Michael Hug
redaktion
Mit der «Landepiste» zum Dessert schoss der Küchenchef im Kirchberger «Rössli» den Vogel endgültig ab. Das «Delta Echo Sierra Sierra Echo Romeo Tango» als letzter Gang der Menüfolge mit dem stimmigen Namen «Ready for Departure» war ein erlesenes Plättchen mit einer Auswahl von süssen Häppchen von Crème brulée über ein Kiwi-Carpaccio bis frischen Himbeeren. Letztere wurde wohl von weither angeflogen - womit das Thema des Abends endgültig angekommen war.

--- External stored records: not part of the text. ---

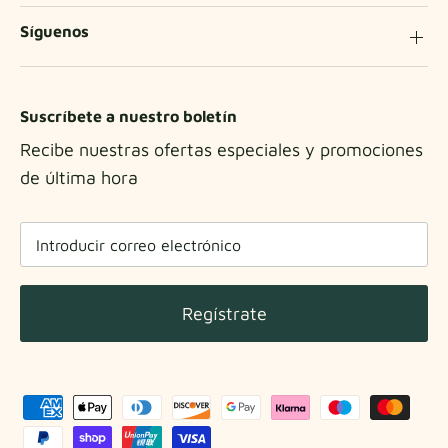
Síguenos
Suscríbete a nuestro boletín
Recibe nuestras ofertas especiales y promociones
de última hora
Regístrate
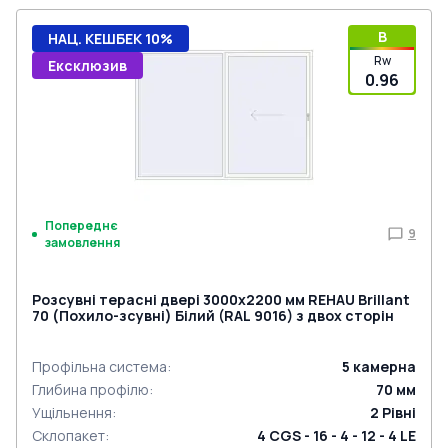
B
НАЦ. КЕШБЕК 10%
Rw
Ексклюзив
0.96
Попереднє
9
замовлення
Розсувні терасні двері 3000x2200 мм REHAU Brillant
70 (Похило-зсувні) Білий (RAL 9016) з двох сторін
Профільна система
:
5
камерна
Глибина профілю
:
70
мм
Ущільнення
:
2
Рівні
Склопакет
:
4 CGS - 16 - 4 - 12 - 4 LE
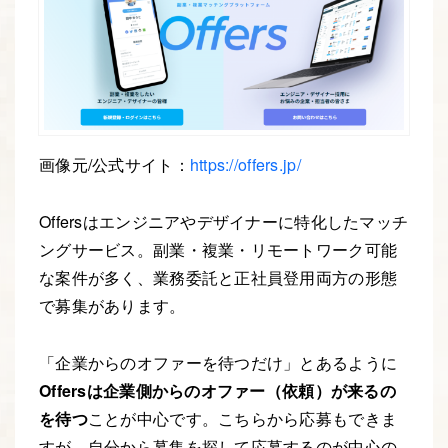
画像元/公式サイト：
https://offers.jp/
Offersはエンジニアやデザイナーに特化したマッチ
ングサービス。副業・複業・リモートワーク可能
な案件が多く、業務委託と正社員登用両方の形態
で募集があります。
「企業からのオファーを待つだけ」とあるように
Offersは企業側からのオファー（依頼）が来るの
を待つ
ことが中心です。こちらから応募もできま
すが、自分から募集を探して応募するのが中心の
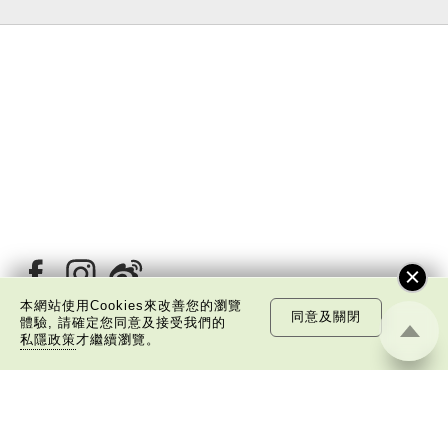
本網站使用Cookies來改善您的瀏覽
同意及關閉
體驗, 請確定您同意及接受我們的
私隱政策
才繼續瀏覽。
關於我們
版權告示
私隱政策聲明
免責聲明
©
2026 中國文化研究院有限公司版權所有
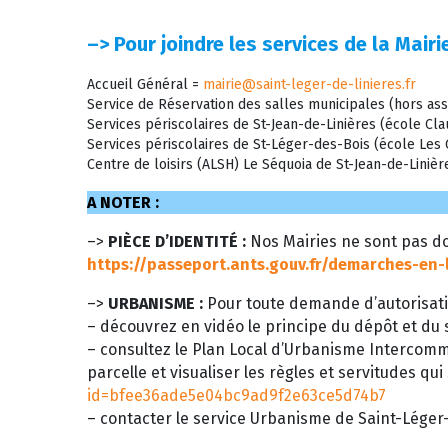
–>
Pour joindre les services de la Mairie
Accueil Général =
mairie@saint-leger-de-linieres.fr
Service de Réservation des salles municipales (hors ass
Services périscolaires de St-Jean-de-Linières (école C
Services périscolaires de St-Léger-des-Bois (école Le
Centre de loisirs (ALSH) Le Séquoia de St-Jean-de-Liniè
A NOTER :
–>
PIÈCE D’IDENTITÉ :
Nos Mairies ne sont pas do
https://passeport.ants.gouv.fr/demarches-en-
–>
URBANISME :
Pour toute demande d’autorisati
– découvrez en vidéo le principe du dépôt et du s
– consultez le Plan Local d’Urbanisme Intercom
parcelle et visualiser les règles et servitudes qui
id=bfee36ade5e04bc9ad9f2e63ce5d74b7
– contacter le service Urbanisme de Saint-Léger-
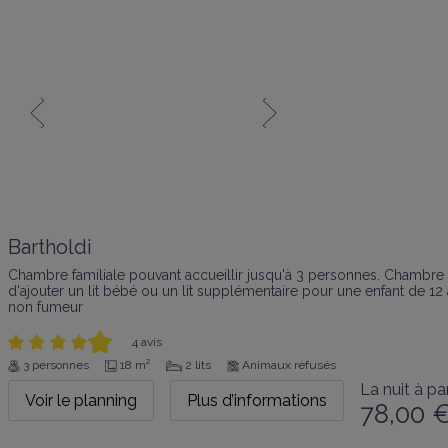
Bartholdi
Chambre familiale pouvant accueillir jusqu'à 3 personnes. Chambre a
d'ajouter un lit bébé ou un lit supplémentaire pour une enfant de 12
non fumeur
4 avis
3 personnes
18 m²
2 lits
Animaux refusés
La nuit à par
Voir le planning
Plus d’informations
78,00 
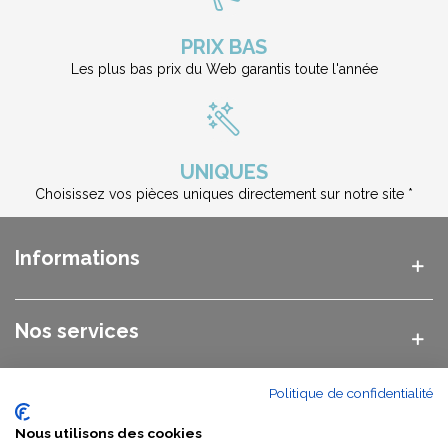
nos vasques sur pied pourront se glisser dans de petits espaces et
prendront peu de place dans votre salle de bain.
PRIX BAS
Fabriquées à partir de pierres de rivière, ces vasques bénéficient de
Les plus bas prix du Web garantis toute l'année
tout le savoir-faire artisanal indonésien qui leur permet d’obtenir des
formes uniques qui ne ressemblent à aucune autre que vous pourrez
trouver. Elles profitent par la suite d’un traitement hydrofugé afin de
les protéger contre les tâches et les agressions que pourraient causer
l’eau sur votre vasque. Profitez d’une matière naturelle qui se révèlera
UNIQUES
magnifique et qui donnera un véritable aspect sobre et original à votre
Choisissez vos pièces uniques directement sur notre site *
pièce.
Si toute fois vous ne trouverez pas le modèle qui vous convient parmi
Informations
les vasque sur pied galet nous vous invitons à découvrir nos
vasques
marbre sur pied
pour salle de bains.
Nos services
Politique de confidentialité
Nos catégories
Nous utilisons des cookies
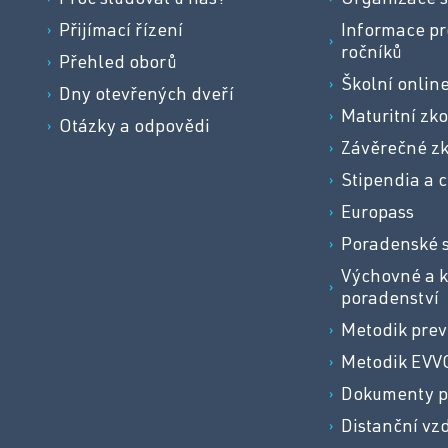
Proč studovat u nás?
Organizace š
Přijímací řízení
Informace pr
ročníků
Přehled oborů
Školní onlin
Dny otevřených dveří
Maturitní zk
Otázky a odpovědi
Závěrečné z
Stipendia a c
Europass
Poradenské 
Výchovné a k
poradenství
Metodik pre
Metodik EVV
Dokumenty p
Distanční vz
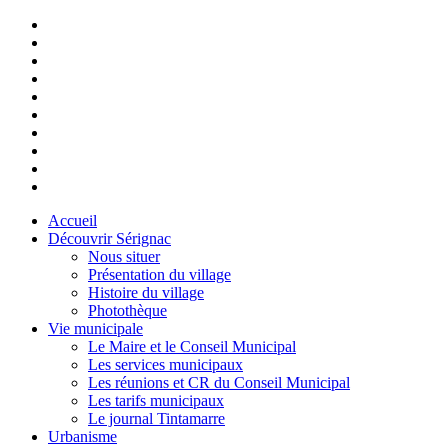
Accueil
Découvrir Sérignac
Nous situer
Présentation du village
Histoire du village
Photothèque
Vie municipale
Le Maire et le Conseil Municipal
Les services municipaux
Les réunions et CR du Conseil Municipal
Les tarifs municipaux
Le journal Tintamarre
Urbanisme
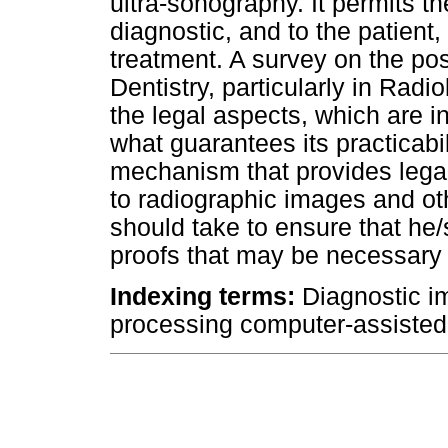
ultra-sonography. It permits th
diagnostic, and to the patient,
treatment. A survey on the poss
Dentistry, particularly in Radi
the legal aspects, which are 
what guarantees its practicabili
mechanism that provides legal
to radiographic images and othe
should take to ensure that he/
proofs that may be necessary
Indexing terms:
Diagnostic i
processing computer-assisted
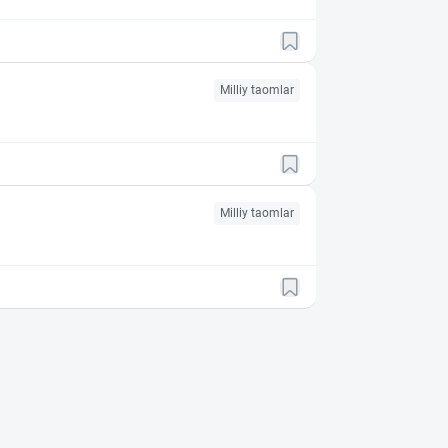
Milliy taomlar
Milliy taomlar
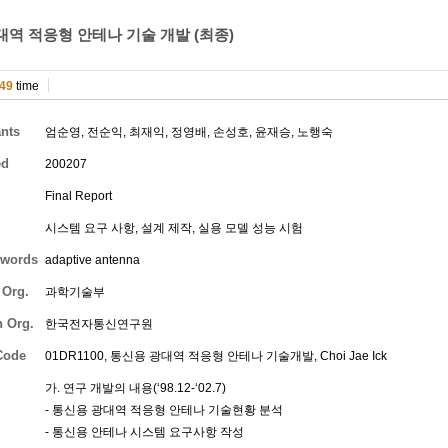
대역 적응형 안테나 기술 개발 (최종)
49
time
ants
엄순영
,
전순익
,
최재익
,
정영배
,
손성호
,
윤재승
,
노행숙
ed
200207
Final Report
시스템 요구 사항, 설계 제작, 실용 모델 성능 시험
words
adaptive antenna
 Org.
과학기술부
h Org.
한국전자통신연구원
Code
01DR1100, 통신용 광대역 적응형 안테나 기술개발,
Choi Jae Ick
가. 연구 개발의 내용(‘98.12-‘02.7)
- 통신용 광대역 적응형 안테나 기술현황 분석
- 통신용 안테나 시스템 요구사항 작성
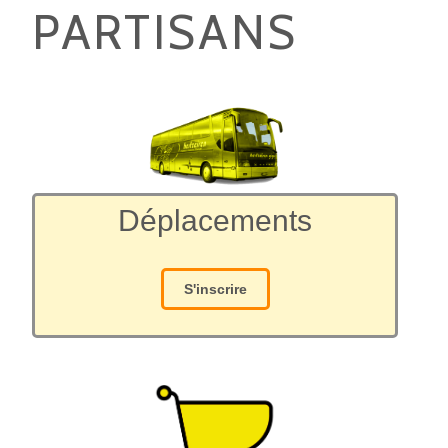
PARTISANS
Déplacements
S'inscrire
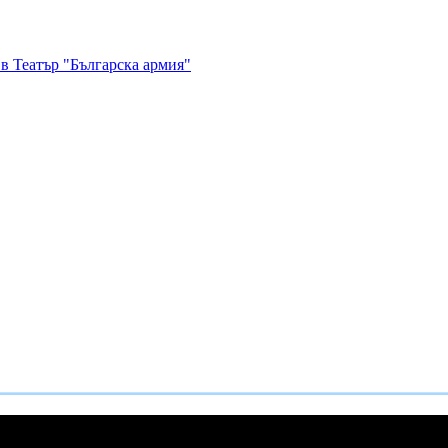
в Театър "Българска армия"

Vorstellung des sechsten Buchs
Bei der aussergewöhnlichen Vorstellung des sechsten Buchs des Bronschhofer Autors und Ex-Piloten Werner Walser drehte sich alles um das Fliegen. Unter den Zuhörenden waren Zahlreiche, die dem Thema nahestanden, ehemalige Piloten und Militärkameraden des 78-jährigen Autors, wie auch seine Gattin, eine ehemalige Flight Attendant, damals noch Stewardess genannt. Auch das neueste Werk Walsers ist in der Fliegerszene angesiedelt. Werner Walser, der selbst Militärpilot gewesen war, verarbeitete in «Pilotenseele» Selbsterlebtes und Fiktion zu einem 250-seitigen Roman, in dem ebendiese Seele, eine zutiefst männliche Seele übrigens, zum Ausdruck kommt.
«Ich bin mit völlig bewusst, dass es etwa neunzig Prozent Frauen sind, die regelmässig Bücher lesen. Aber die meisten davon greifen nicht zu einem Buch, dass nach Militär riecht. Einen Roman über eine Fliegerstaffel zu schreiben, kommt deshalb einem literarischen Harakiri gleich.» Dies schreibt der Autor in seinem Vorwort, als Warnung vielleicht oder als Selbsterkenntnis. Es gehe ihm auch nicht darum, mit Büchern einen kommerziellen Erfolg zu landen: «Ich will einfach schreiben und ich kann dabei aus einem grossen Erlebnis- und Erfahrungsschatz greifen.» Seine «Pilotenseele», so nimmt er an, soll auch von Männern gelesen werden, «und ich hoffe auch von deren Frauen». Ausserdem: «Intensives Lesen verlängert das Leben», lächelte Walser mit einem Fingerzeig auf die zum Verkauf bereitgelegten «Pilotenseelen», «sie haben nun die Chance, ihr Leben unendlich zu verlängern!»
Pilotenhelm aus den Sechzigerjahren
Im Wissen, dass mit einer reinen Lesung nicht viel Publikum zu begeistern ist, hatte Werner Walser drei rund fünfzehnminütige Lesesegmente in ein viergängiges Menü eingeflochten und damit ein Lese-Essen-Erlebnis gestaltet. Zudem spielte sein musikalischer «Sidekick» Andy Plutzek passende Melodien während der Pausen.
Der Autor selber wusste bei seiner Lesung nicht nur durch seine vorgetragenen Textsequenzen zu unterhalten, sondern auch mit der einen und anderen Anekdote. Schliesslich zog er sich zum Abschluss seinen Pilotenhelm aus den Sechzigerjahren über: «Ich bin wohl der Erste, der mit Helm liest.» Und er sei bezahlt: «460 Franken, den Neupreis wollten sie mir abknöpfen bei meiner Entlassung nach 23 Jahren, ich habe ihn dann auf 50 Franken heruntergehandelt.» Heute koste ein FA/18-Helm 300000 Franken.